▶ _WHAT IS NEEDED_
Would you print the listing that follows exactly, but without its pictures?

╭──

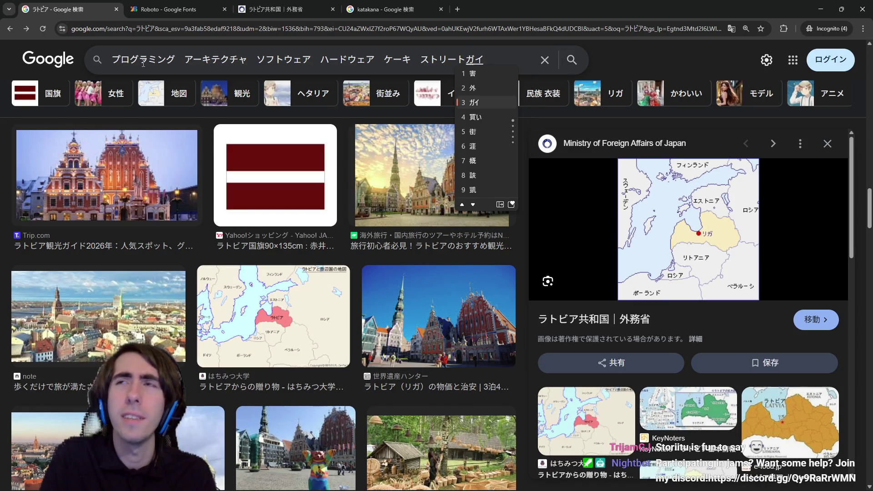
key("BackSpace")
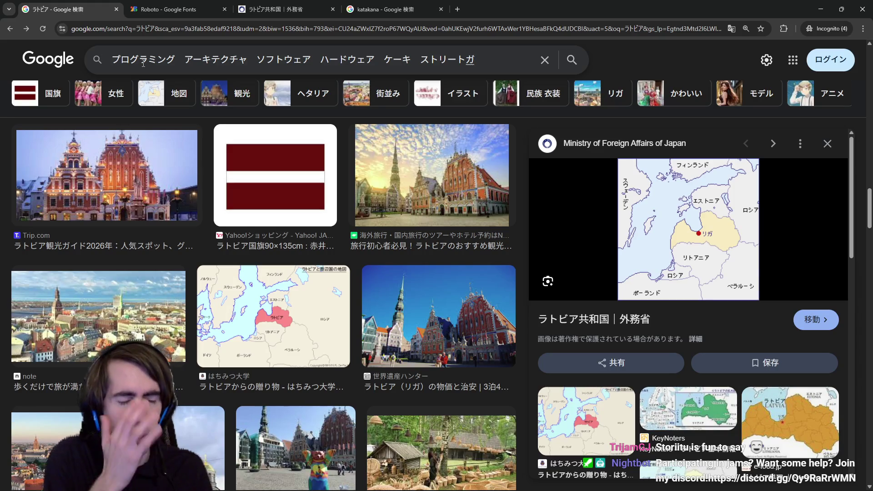
type("しょうがい")
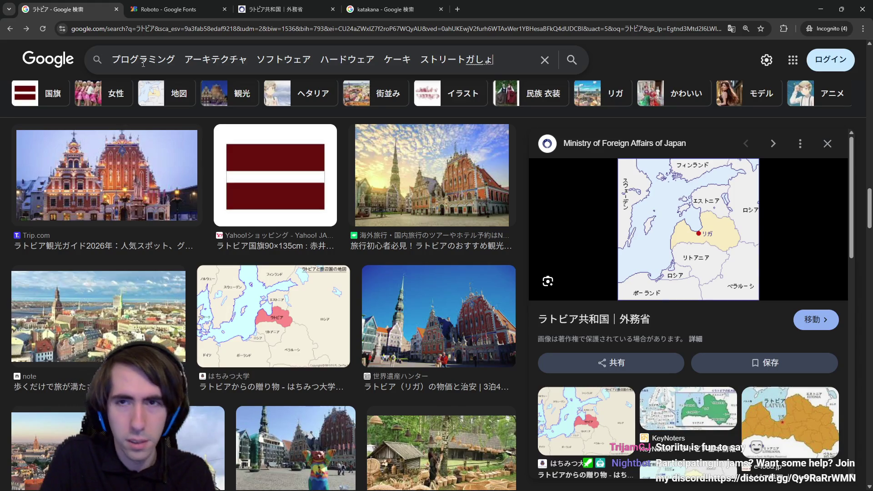
key("space")
key("space")
key("space")
key("Escape")
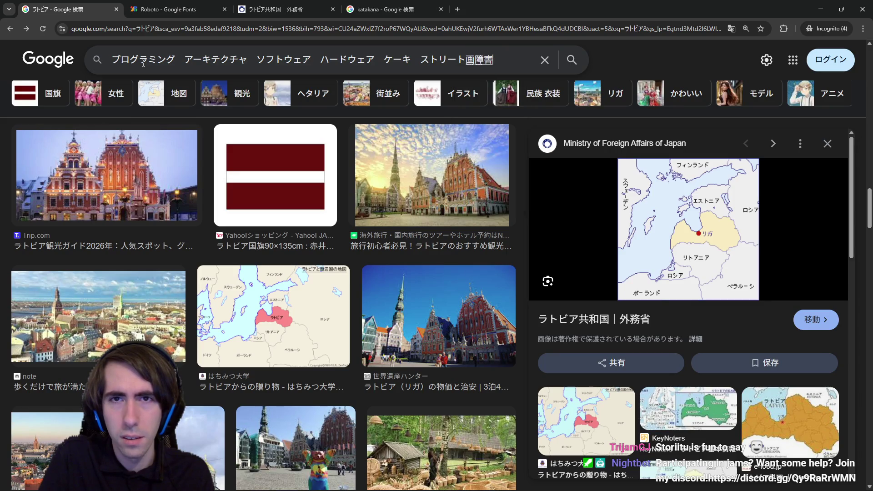
type("しょうがい")
key("space")
key("space")
key("space")
key("space")
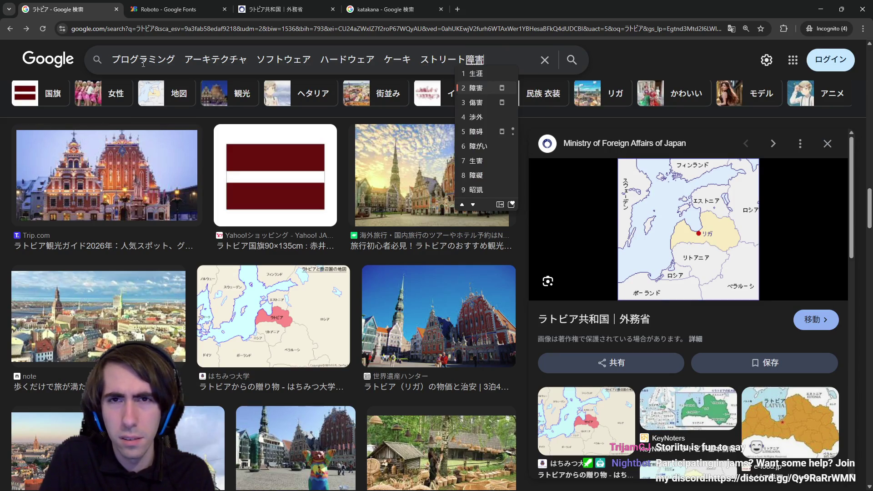
key("Escape")
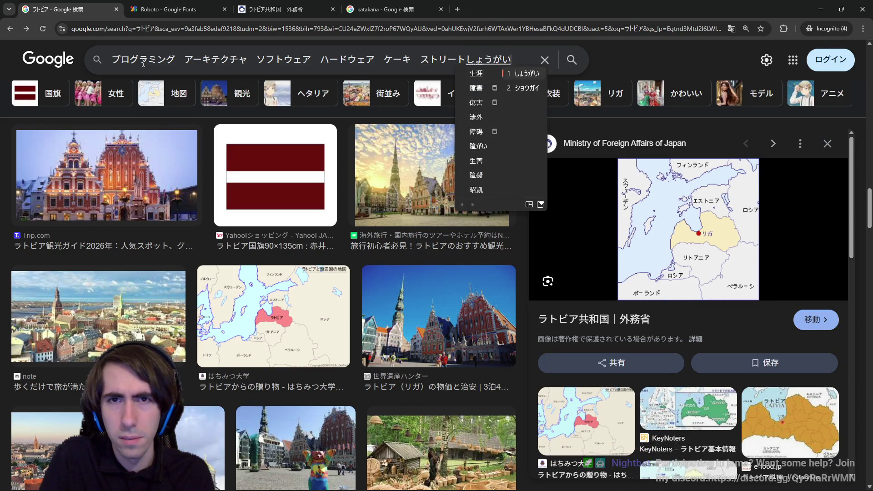
key("space")
key("Escape")
key("Escape")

╰──

▶ _THE COMPLETED TASK_
key("BackSpace")
type("しょうがい")
key("space")
key("space")
key("space")
key("Escape")
type("しょうがい")
key("space")
key("space")
key("space")
key("space")
key("Escape")
key("space")
key("Escape")
key("Escape")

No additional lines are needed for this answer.